== Exercise description ==
Please give back only the lines below from the one containing "RDP (Microsoft) |" to the one containing "- 복사/붙여넣기, 파일 전송 지원", each repeated word for word, both ends included.

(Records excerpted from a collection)
========================================
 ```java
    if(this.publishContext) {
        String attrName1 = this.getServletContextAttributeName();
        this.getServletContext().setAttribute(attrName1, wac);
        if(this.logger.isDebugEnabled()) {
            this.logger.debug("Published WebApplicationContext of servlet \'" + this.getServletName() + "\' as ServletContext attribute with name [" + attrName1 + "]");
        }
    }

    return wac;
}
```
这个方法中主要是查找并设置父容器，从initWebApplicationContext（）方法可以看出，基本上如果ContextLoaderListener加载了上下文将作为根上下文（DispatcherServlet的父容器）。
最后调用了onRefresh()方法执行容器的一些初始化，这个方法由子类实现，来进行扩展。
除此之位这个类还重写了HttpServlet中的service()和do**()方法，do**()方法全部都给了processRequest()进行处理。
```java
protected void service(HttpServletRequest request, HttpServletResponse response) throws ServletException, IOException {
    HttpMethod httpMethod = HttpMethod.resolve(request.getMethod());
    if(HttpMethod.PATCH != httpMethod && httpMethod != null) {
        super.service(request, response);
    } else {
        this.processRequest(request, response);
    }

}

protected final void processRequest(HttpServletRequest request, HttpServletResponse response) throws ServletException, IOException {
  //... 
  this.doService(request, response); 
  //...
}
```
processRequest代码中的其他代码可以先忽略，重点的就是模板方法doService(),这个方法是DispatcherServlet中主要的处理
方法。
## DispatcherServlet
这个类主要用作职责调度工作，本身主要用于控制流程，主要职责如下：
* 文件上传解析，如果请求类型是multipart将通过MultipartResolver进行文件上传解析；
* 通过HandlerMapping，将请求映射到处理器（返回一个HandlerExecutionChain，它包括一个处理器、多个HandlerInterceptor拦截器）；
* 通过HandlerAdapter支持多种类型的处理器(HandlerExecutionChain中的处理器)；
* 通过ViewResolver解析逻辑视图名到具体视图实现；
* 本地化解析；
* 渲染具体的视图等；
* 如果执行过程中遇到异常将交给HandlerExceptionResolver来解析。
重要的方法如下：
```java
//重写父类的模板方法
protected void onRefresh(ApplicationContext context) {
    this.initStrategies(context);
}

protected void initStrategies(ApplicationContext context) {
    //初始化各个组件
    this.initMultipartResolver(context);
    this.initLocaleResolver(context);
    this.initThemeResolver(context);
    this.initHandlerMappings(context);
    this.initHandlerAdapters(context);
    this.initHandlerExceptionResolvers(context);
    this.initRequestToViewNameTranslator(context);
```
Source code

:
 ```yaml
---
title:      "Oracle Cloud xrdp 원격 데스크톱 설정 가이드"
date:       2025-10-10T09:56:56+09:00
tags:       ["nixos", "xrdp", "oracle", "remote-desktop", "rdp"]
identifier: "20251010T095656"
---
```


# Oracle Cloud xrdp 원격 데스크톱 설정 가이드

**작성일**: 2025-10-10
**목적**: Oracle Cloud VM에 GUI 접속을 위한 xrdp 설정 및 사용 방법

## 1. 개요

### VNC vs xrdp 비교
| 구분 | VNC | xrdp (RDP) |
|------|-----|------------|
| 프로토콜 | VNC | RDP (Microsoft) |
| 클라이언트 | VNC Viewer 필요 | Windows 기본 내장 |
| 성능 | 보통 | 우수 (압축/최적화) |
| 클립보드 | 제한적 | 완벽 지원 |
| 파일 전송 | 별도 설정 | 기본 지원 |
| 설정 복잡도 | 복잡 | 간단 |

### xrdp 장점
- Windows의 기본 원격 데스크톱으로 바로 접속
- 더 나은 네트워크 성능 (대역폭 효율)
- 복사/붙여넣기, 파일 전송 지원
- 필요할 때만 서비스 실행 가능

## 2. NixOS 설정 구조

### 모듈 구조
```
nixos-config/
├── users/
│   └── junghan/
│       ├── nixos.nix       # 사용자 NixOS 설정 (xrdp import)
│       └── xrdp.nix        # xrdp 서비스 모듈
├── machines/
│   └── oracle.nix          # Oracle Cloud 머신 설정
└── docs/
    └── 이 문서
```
========================================
== Exercise result ==
| 프로토콜 | VNC | RDP (Microsoft) |
| 클라이언트 | VNC Viewer 필요 | Windows 기본 내장 |
| 성능 | 보통 | 우수 (압축/최적화) |
| 클립보드 | 제한적 | 완벽 지원 |
| 파일 전송 | 별도 설정 | 기본 지원 |
| 설정 복잡도 | 복잡 | 간단 |

### xrdp 장점
- Windows의 기본 원격 데스크톱으로 바로 접속
- 더 나은 네트워크 성능 (대역폭 효율)
- 복사/붙여넣기, 파일 전송 지원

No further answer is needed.